### Exercise set
(1) Can you rewrite the paragraph of the RL agent training notebook that begins "`RL` is selected as" as a short bulleted list that keeps its main facts?
(2) Could you carry the RL agent training notebook forward from its last sentence?
--- Page text ---
## Train an RL agent
This notebook will focus the following topics:

 - define reward function,
 - define featurize function,
 - training a single RL agent.

In this notebook a reinforcement learning agent is trained to control the current flowing through an inductor.
It will be shown for an easy case how the agent can learn and be applied to an electrical power grid simulated with de JEG package.

The use case is shown in the figure below.
This environment consists of a single phase electrical power grid with 1 source and 1 load connected via a cable.

![](figures/RL_single_agent.png "")

First we define the environment with the configuration shown in the figure. 
For more information on how to setup an environment see `Env_Create_DEMO.ipynb`.

`RL` is selected as `control_type` for the source (`parameters["source"][1]["control_type"]`).
Initially, any key can be used as the `mode`. Here, we choose the name `my_ddpg`. 
This key is then used to link an agent to the source and its corresponding state and action ids.
Based on these indices, the state that will be provided to the agent as well as the actions the agent outputs are passed to the appropriate places with the help of a `MultiAgentGridController`.
For further details please refer to Userguide -> `MultiAgentGridController`.



In [None]:
using Dare
using ReinforcementLearning

: 

In [None]:
# calculate passive load for wanted setting / power rating
R_load, L_load, X, Z = Parallel_Load_Impedance(100e3, 1, 230)

# define grid using CM
CM = [0. 1.
    -1. 0.]

# Set parameters accoring graphic above
parameters = Dict{Any, Any}(
    "source" => Any[
                    Dict{Any, Any}("pwr" => 200e3, "control_type" => "RL", "mode" => "my_ddpg", "fltr" => "L"),
                    ],
    "load"   => Any[
                    Dict{Any, Any}("impedance" => "R", "R" => R_load, "v_limit"=>1e4, "i_limit"=>1e4),
                    ],
    "grid" => Dict{Any, Any}("phase" => 1)
)

To teach the agent that it should control the current in a certain way it needs information about which value the current shoud be (reference value) (->`featurize`) and how good the state is which was reached using the chosen action (-> `reward`).

Therefore, the reference value has to be defined. 
Here we will use a constant value to keep the example simple.
But since the the `reference(t)` function take the simulation time as argument, more complex, time dependent signals could be defined.

In [None]:
function reference(t)
    return 1
end

Afterwards the `featurize()` function, which gives the user the opportunity to modify a state before it gets passed to the agent, is defined.
--- Information provided ---
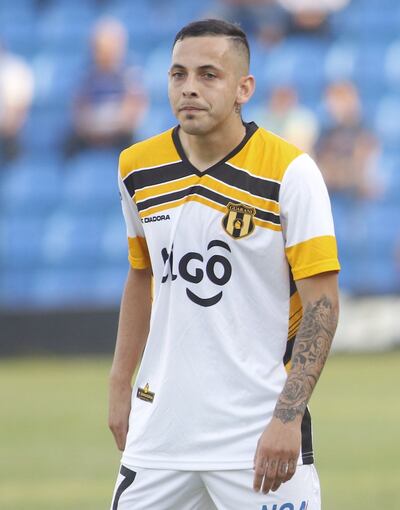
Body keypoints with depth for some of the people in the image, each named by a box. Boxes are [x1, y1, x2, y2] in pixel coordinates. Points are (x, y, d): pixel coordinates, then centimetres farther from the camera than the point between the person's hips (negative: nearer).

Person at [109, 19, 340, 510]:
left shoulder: (290, 171, -10)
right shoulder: (138, 168, 5)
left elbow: (321, 303, -11)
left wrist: (287, 418, -19)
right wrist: (120, 386, 15)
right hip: (159, 427, 4)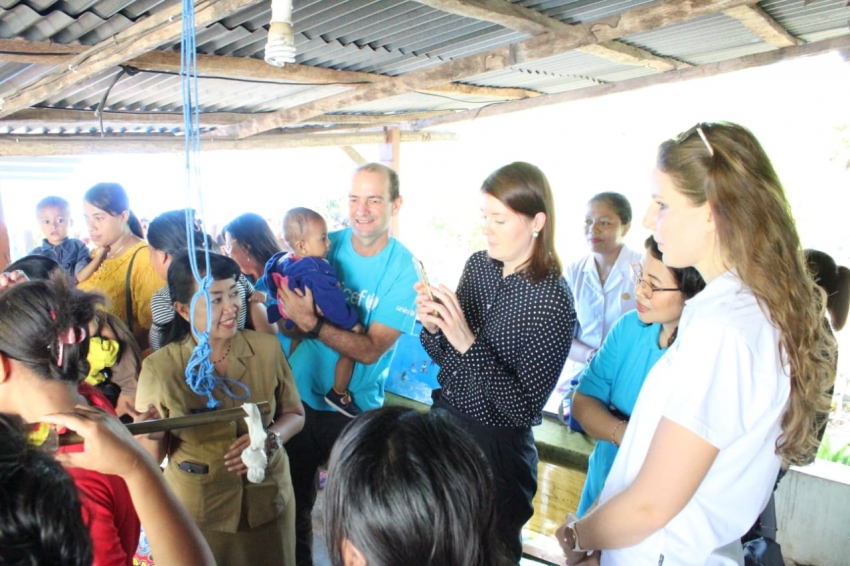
---
### Responses
(1)
- The source's `control_type` (`parameters["source"][1]["control_type"]`) is set to `RL`.
- Any key can serve as the `mode`; this example uses `my_ddpg`.
- That key links an agent to the source and to its state and action ids.
- Using these indices, a `MultiAgentGridController` passes the state to the agent and sends the agent's actions to the appropriate places.
- Further details are in Userguide -> `MultiAgentGridController`.

(2)
It takes three arguments:
- `state` contains all the state values that correspond to the source controlled by agent with key `name`
- `env` references the environment
- `name` contains the key of the agent

The signal generated by the `reference` function is then added to the state for the agent `my_ddpg`. This will help the agent to learn because later we will define a reward that has maximum value if the measured current fits the reference value.
The reference value has to be normalized in an appropirate way that it fits to the range of the normalized states.

Additionally more signals could be added here to enhance the learning process.

As stated before, `state` already contains all state values of the source the agent with key `name` should control.
However, the environment maintains a lot more states than that. Through `featurize` we could expose them to the agent but we refrain from that here since we want to simulate a scenario where the the source the agent controls is far away (e.g. 1km) from the load its supplying. 
In cases like this it's common that the agent has no knowlegde about states of the load since no communication and measurements exchange between source and load is assumed.

In onther examples the electrical power grid consits of multiple sources and loads. The other sources are controlled by other agents or classic controllers. In that case, typically every controller / agent has knowlegde of the states of the source it controls but not about the states another agent/controller controls.
(For more information see `MultiAgentGridController` and `inner_featurize` of the `env`.)

In [None]:
featurize_ddpg = function(state, env, name)
    if name == "my_ddpg"
        norm_ref = env.nc.parameters["source"][1]["i_limit"]
        state = vcat(state, reference(env.t)/norm_ref)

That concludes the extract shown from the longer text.